To do =
Count the lines in the entries that contain the string "onroerend", matching case exactly, and give only the number.
[Opening Source data section]
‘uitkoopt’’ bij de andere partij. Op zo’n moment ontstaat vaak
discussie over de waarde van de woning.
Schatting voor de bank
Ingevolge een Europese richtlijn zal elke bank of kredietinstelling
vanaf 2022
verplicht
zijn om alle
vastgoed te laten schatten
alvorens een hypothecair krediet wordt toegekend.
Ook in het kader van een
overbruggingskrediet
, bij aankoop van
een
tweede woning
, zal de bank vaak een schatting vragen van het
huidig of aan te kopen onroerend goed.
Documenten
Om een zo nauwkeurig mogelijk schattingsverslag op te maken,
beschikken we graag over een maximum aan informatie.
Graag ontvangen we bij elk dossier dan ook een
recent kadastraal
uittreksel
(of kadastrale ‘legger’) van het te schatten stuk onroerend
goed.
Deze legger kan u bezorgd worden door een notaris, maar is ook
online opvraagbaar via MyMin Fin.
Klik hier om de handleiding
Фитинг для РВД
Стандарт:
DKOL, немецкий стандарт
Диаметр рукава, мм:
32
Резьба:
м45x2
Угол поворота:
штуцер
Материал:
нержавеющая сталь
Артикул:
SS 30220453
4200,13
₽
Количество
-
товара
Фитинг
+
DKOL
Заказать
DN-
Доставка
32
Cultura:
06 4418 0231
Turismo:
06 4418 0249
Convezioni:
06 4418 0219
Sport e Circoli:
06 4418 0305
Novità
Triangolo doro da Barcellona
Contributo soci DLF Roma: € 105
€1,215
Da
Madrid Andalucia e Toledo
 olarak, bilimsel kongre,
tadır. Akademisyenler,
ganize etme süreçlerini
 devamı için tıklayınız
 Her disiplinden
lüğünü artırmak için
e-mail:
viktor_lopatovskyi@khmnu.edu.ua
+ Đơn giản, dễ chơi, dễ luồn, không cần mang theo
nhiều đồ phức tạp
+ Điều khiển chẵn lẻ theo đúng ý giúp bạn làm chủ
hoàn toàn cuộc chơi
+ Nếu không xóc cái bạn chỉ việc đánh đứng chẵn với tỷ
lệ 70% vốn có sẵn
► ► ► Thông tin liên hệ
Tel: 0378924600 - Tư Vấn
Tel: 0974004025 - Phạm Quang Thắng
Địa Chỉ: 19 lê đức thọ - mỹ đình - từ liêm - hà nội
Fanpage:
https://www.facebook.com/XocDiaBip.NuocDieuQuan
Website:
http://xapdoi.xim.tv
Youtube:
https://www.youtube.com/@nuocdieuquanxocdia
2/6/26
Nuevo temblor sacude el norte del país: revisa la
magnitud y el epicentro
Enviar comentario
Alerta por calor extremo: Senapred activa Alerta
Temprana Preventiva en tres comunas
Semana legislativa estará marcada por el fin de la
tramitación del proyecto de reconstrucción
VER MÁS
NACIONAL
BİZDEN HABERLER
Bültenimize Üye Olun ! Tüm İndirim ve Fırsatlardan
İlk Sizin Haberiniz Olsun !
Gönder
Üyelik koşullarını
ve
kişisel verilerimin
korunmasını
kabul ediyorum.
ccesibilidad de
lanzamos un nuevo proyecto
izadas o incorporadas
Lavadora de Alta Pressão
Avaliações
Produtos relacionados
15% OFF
[Closing Source data section]
Solution for this exercise =
2